We have a foodhub in France which is based in Spain. He is connected to local producers in Spain, and buy its products with the Spanish VAT rate (4% or 10% depending if he buys from producers or wholesalers)
He sells directly to individual buyers in France, and ships once a week a fair enough quantity for logistics cost to be acceptable. He sells products that don’t grow in France but that people buy anyway, like oranges, citrus, avocados, etc.
To setup the producers and hub, we can import localization files so that they appear in Spain (see here).
Regarding VAT I have created the VAT zone for Spain, and the appropriate tax categories and rates.
Reminder: How does tax work - VAT and GST
The problem is:
When I upload a product, the system ask me to choose the “tax category” not a tax rate, but the tax category is not linked to any VAT zone (the tax rate is, so could possibly display only the tax of the zone of the enterprise), so if I am an enterprise in Spain, all the tax rates are proposed to me. Also now that I have added two tax categories for Spain, the new categories are added to the already long list of French tax categories, so French users now are proposed 10 tax categories to choose from… imagine what it will be if we have another food hub working with italy, and another one with Grece.
I don’t really know how this would be set up, but something that surprises me is that when you create an enterprise, the system just ask “charges VAT”, but doesn’t ask which VAT zone you are attached to. So either it should deduce it from the address, or either ask… and only the related tax categories should be proposed when adding a product.
seems like the problem is that the same product might have different tax settings depending on the buyer i.e. the product actually needs multiple tax rates and which one appears in the shop depends on settings of the shop and potentially info (e.g. location) from the buyer?
I also wonder if it is possible that some of this may be better supported once the spree upgrade has happened, as is my understanding that the main reason that is crucial is for tax stuff - @rohan is that right?

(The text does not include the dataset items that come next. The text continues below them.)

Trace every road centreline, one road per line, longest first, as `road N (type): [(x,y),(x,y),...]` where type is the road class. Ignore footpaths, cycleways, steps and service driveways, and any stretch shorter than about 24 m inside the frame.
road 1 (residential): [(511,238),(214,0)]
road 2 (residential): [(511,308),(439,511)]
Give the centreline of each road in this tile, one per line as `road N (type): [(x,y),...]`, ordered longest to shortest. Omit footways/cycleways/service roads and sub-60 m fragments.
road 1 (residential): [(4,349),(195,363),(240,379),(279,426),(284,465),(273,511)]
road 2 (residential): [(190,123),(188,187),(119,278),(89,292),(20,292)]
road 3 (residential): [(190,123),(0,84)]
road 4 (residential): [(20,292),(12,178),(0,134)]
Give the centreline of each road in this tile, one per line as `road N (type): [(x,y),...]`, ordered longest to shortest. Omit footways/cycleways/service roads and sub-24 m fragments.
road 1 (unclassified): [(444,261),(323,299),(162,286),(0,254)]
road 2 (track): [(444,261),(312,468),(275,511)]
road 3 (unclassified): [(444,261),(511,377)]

@Kirsten, actually the same product might have a different tax setting depending on the seller, not the buyer.
The hub here buys the product 100 +10% VAT on it (because the supplier charges 10%VAT on this product), then he sells the product 100 + 4% VAT on it (because his company type is subjected to a 4% VAT only), so the price that displays in the shop should be 104€ for the final customer, so maybe it can be treated as an override, in inventory? So you can “override” the VAT rate on a product.
The VAT account of the hub is -10 (he has paid VAT) +4 (he has collected VAT from his client), so the VAT balance of the hub is -6 (the Spanish state in that case pays back some VAT to the hub.
I am not sure the VAT account should be treated in the platform, but the info that should come from the platform is the total VAT collected on sales by a hub.
If we integrate a system like Mangopay the problem light be different as the hubs choosing Mangopay will not be middleman anymore, but business providers (if I understand all that right) so basically the producer will be the seller (in the present case the price would be displayed 110) and the hub would take a margin on the sale (for example 15% of the price before tax)… I’m not sure if we want to keep the two rates, the one of the producer (1st seller) and the one of the hub (2nd seller) to provide the hub with his VAT balance… in that case override doesn’t work.